Exercise directions: Render every line of text in the data below as a JSON list of strings, one string per line, skipping blank lines. Omit the pictures.

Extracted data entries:
○ ○ ○ ○ ○ ○ ○

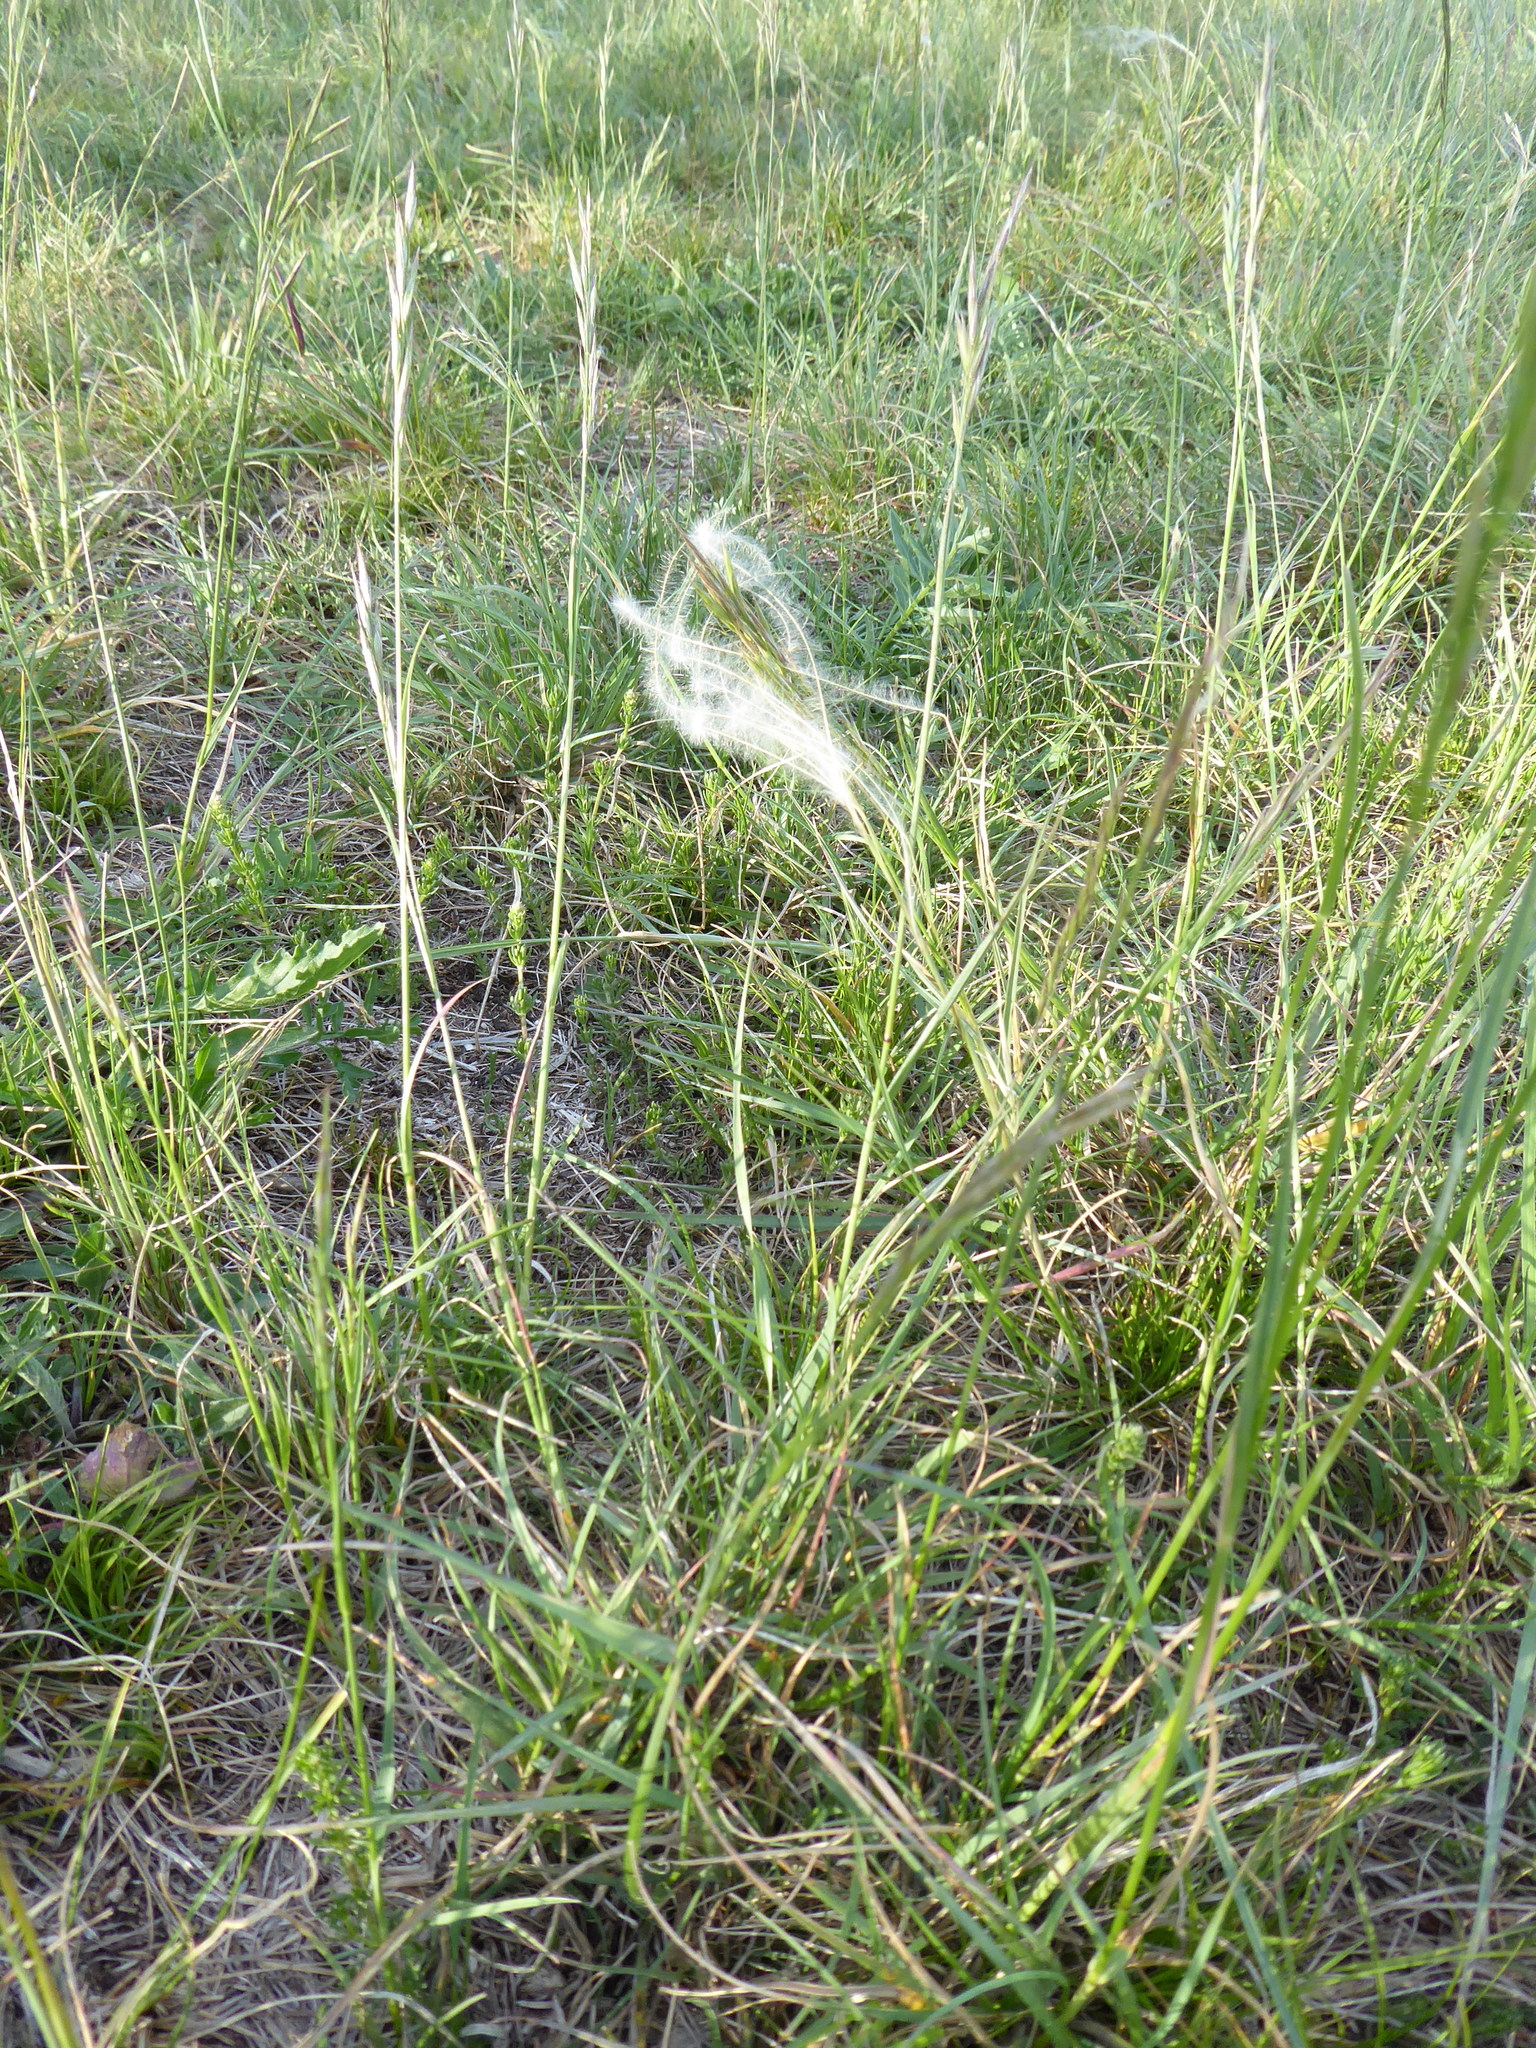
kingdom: Plantae
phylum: Tracheophyta
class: Liliopsida
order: Poales
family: Poaceae
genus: Stipa
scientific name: Stipa pennata
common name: European feather grass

○ ○ ○ ○ ○ ○ ○

Written reply:
[
  "kingdom: Plantae",
  "phylum: Tracheophyta",
  "class: Liliopsida",
  "order: Poales",
  "family: Poaceae",
  "genus: Stipa",
  "scientific name: Stipa pennata",
  "common name: European feather grass"
]